It’s been a while since I did a book review, so here goes: Katy Hays’ The Cloisters. This latest entry in would-be successors to The Secret History is a dark academia murder mystery set at The Cloisters, a real museum in New York City dedicated to medieval art.
I can’t separate this book from my feelings about the real Cloisters, which has always been a very special place to me, with great personal and even spiritual meaning. The book reduces this majestic setting to the backdrop of tawdry and highly implausible intrigue that unfolds between Ann Stilwell, (a brilliant grad student from the sticks of Washington state who lands an internship in the research department), and three of her co-workers: Rachel Mondray (gorgeous, rich), Patrick Roland (handsome, rich), and Leo the gardener (bad boy, poor).

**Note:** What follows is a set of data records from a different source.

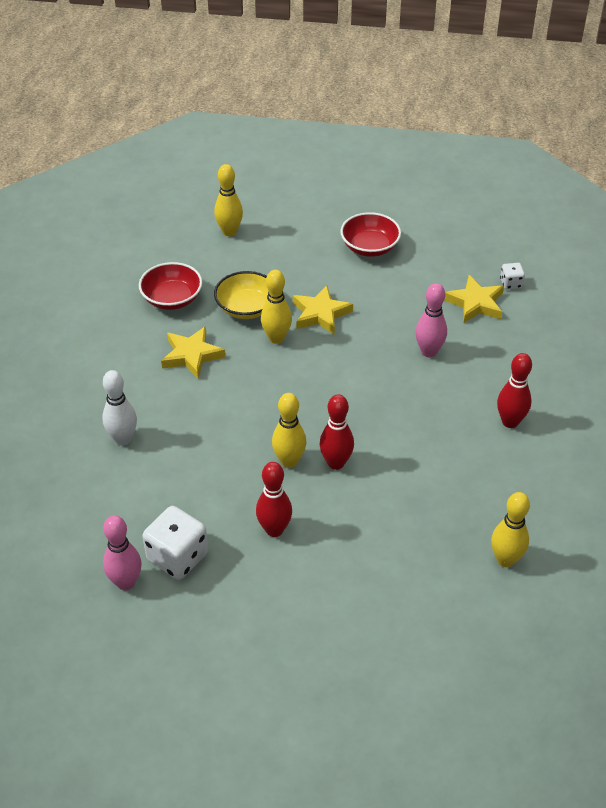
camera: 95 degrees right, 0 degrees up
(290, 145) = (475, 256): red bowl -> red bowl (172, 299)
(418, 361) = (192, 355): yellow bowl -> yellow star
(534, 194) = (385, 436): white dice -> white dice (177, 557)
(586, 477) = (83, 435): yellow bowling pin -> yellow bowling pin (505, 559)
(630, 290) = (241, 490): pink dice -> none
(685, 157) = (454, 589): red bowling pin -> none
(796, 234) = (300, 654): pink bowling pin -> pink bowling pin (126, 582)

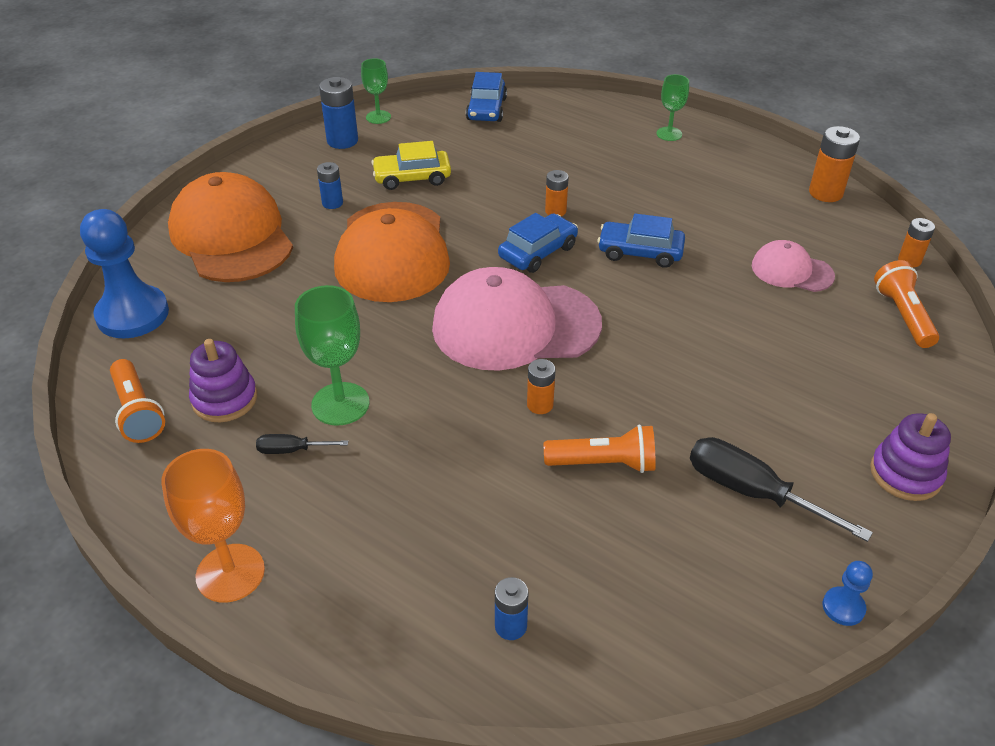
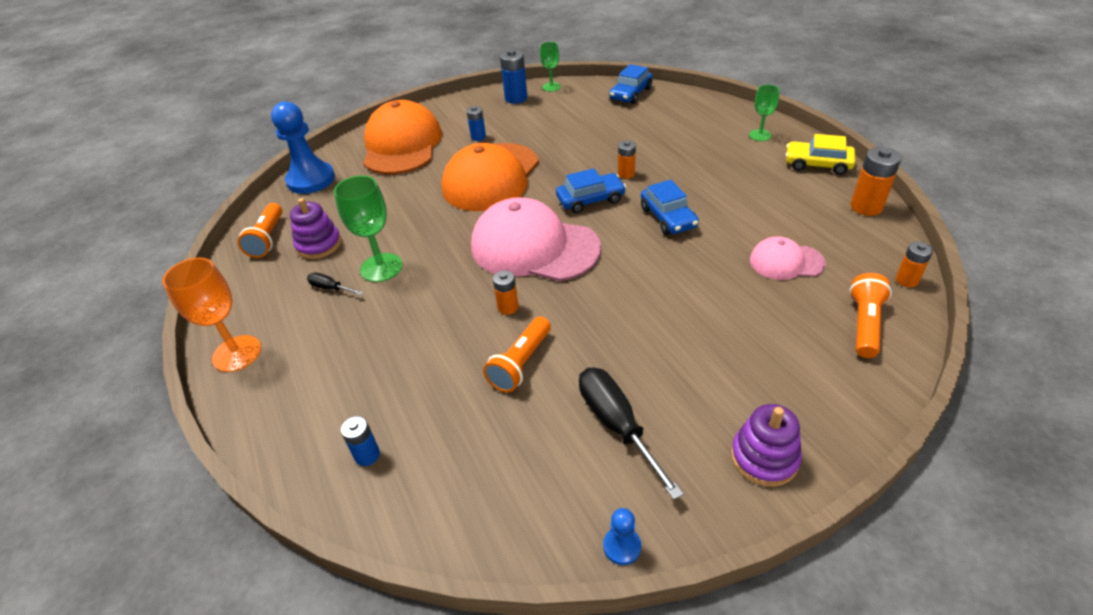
camera: 30 degrees right, 0 degrees up
(412, 178) = (542, 131): yellow car -> yellow car (817, 164)
(604, 463) = (520, 364): orange flashlight -> orange flashlight turned 90 degrees clockwise
(640, 252) = (668, 217): blue car -> blue car turned 150 degrees counterclockwise
(791, 271) = (786, 262): pink cap -> pink cap turned 45 degrees counterclockwise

There’s a lot going on here: Ann discovers and decodes an ancient deck of tarot cards that backs up some important research of Patrick’s. Rachel conspires with Ann to keep this from Patrick so they can claim the discovery as their own. At the same time, Ann is being lured into the mysticism of tarot and its divination powers -- something Patrick was also obsessed with. She’s also being drawn into Rachel’s luxurious heiress lifestyle. Patrick and Rachel are having sex. Ann and Leo are having sex. Rachel and Leo were having sex. Leo is stealing minor artifacts from the museum and fencing them through a disreputable antiques dealer. Rachel may have murdered her college roommate...and her parents. Patrick is doing ritualistic tarot card readings at the museum at night. Ann has some kind of dark secret in her past, connected to her father’s death. Then they all take some hallucinatory herbs (supplied by Leo from the Cloisters’ garden) and Patrick dies from an apparent overdose. The police immediately and unbelievably label it murder, and then proceed to investigate it as no real cops (I hope) ever would---jumping to conclusions, not following up on glaringly suspicious behavior, etc.
All of this is piled on so fast and furious that there’s no time to develop the kind of haunting atmosphere and tangled relationships that this story cries out for. The book is just too short. Katy Hays had a good idea and some genuinely interesting twists, but it’s all so rushed that you’re left feeling nothing. There’s no sense of mystery, just a lot of foreboding, laid on thick. There’s sex, but no sensuality. The narrator, Ann, is so flat that she wanders through the story with almost no reaction to anything. I think she’s supposed to be a classic unreliable narrator, but she’s our gatekeeper for this story and it’s a problem that she is so closed-off and devoid of emotion.
There’s some gross stuff in here too: Leo’s conduct towards Ann is textbook sexual harassment that gets hand-waved because he’s hot and Ann is attracted to him. He continues to be an awful creep throughout the book. Frankly, no reputable workplace, especially not a world-renowned museum, would tolerate the behavior these characters indulge in on the job. I suffered a lot of second-hand embarrassment for everyone at the real Cloisters for having their workplace and their work parodied by this wildly fictitious potboiler of a story. And it kind of depresses me to think of tourists visiting such a beloved place just because it’s the setting for this goofy book. I wish that Hays had fictionalized The Cloisters the way Donna Tartt fictionalized Bennington into Hampden. I’m just going to have to purge the memory of this novel before I visit the place again, because it’s just too...bleh. No.
It’s a quick read if you want something for the beach or a long flight, but it’s ultimately disappointing and a little bit off-putting.